When things were settled a little more on his end, Li would talk with the adventurers again and soothe any surprises about his personality they might have seen when he was exercising his divinity. But for now, for that to happen, for him to begin to think about going back to his own farm and the old man without letting himself change into something the old man thought he was not, he had to undergo this rooting ritual.

”It need not be over.” Iona had her thin hands on her knees in a meditative pose, her eyes closed as she breathed in the aura of the shrine around her. ”Your human persona has a strong affinity to parts of your divinity. I am sure with more time, you will be able to merge everything, your guardianship of the world's life, your dominance over its decay, and your human nature all together.”

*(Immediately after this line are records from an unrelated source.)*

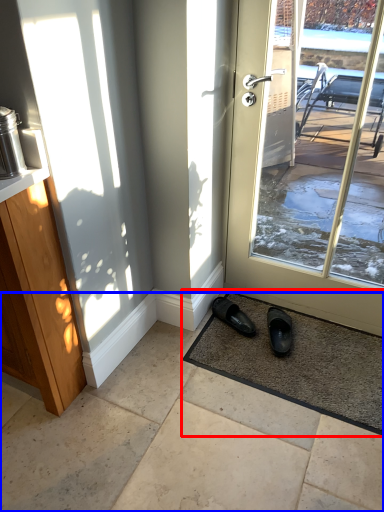
Question: Which object is closer to the camera taking this photo, mat (highlighted by a red box) or concrete (highlighted by a blue box)?

Choices:
 (A) mat
 (B) concrete

Answer: (B)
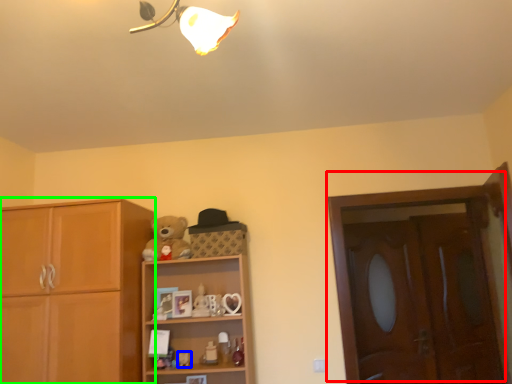
Question: Which is farther away from door (highlighted by a red box)? toy (highlighted by a blue box) or cabinetry (highlighted by a green box)?

Choices:
 (A) toy
 (B) cabinetry

Answer: (B)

”Maybe,” said Li. He reached into his pocket and withdrew a ruby red orb and placed it within his shrine's heart. That was Ven'Thur's phylactery, and he intended to resuscitate the lich by feeding him the residual life energy that emanated from it.

”But in comparison to the powers I have, to what I truly am, it really does seem like my humanity is so vanishingly small. A little pebble tossed around by an ocean.”

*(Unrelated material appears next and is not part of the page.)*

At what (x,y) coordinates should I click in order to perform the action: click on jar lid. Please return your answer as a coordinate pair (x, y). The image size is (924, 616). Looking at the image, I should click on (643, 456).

”But even that pebble will not crumble apart so easily, even in the face of the vastness of waves infinitely greater than it,” said Iona. She sighed. ”I know it well from the humanity that I have grown within me. I cannot claim to be something human, to truly know what it means to be one, but at the very least, I can begin to understand why Morrigan herself could maintain such a strong will and appreciation for them.”

”And I'd always pegged you for a misanthropist,” said Li. ”A teacher, sure, but at the end of the day, nobody really appreciated what you had to offer. That's why I can guarantee to you here and now that I will take that mantle that was too heavy for you to bear and carry it with all my might.”

Iona opened her eyes. Green laced the edges of her pupils, emanating strongly in the dark. ”And I am eternally grateful for that. I am grateful to you even more that I may return to the bliss of true spirithood where I do not need to be weighed down so much by the weight of human will. By all its emotions and burdens.

And yet, now that I sit here moments before losing it, I fear I will come to miss it.”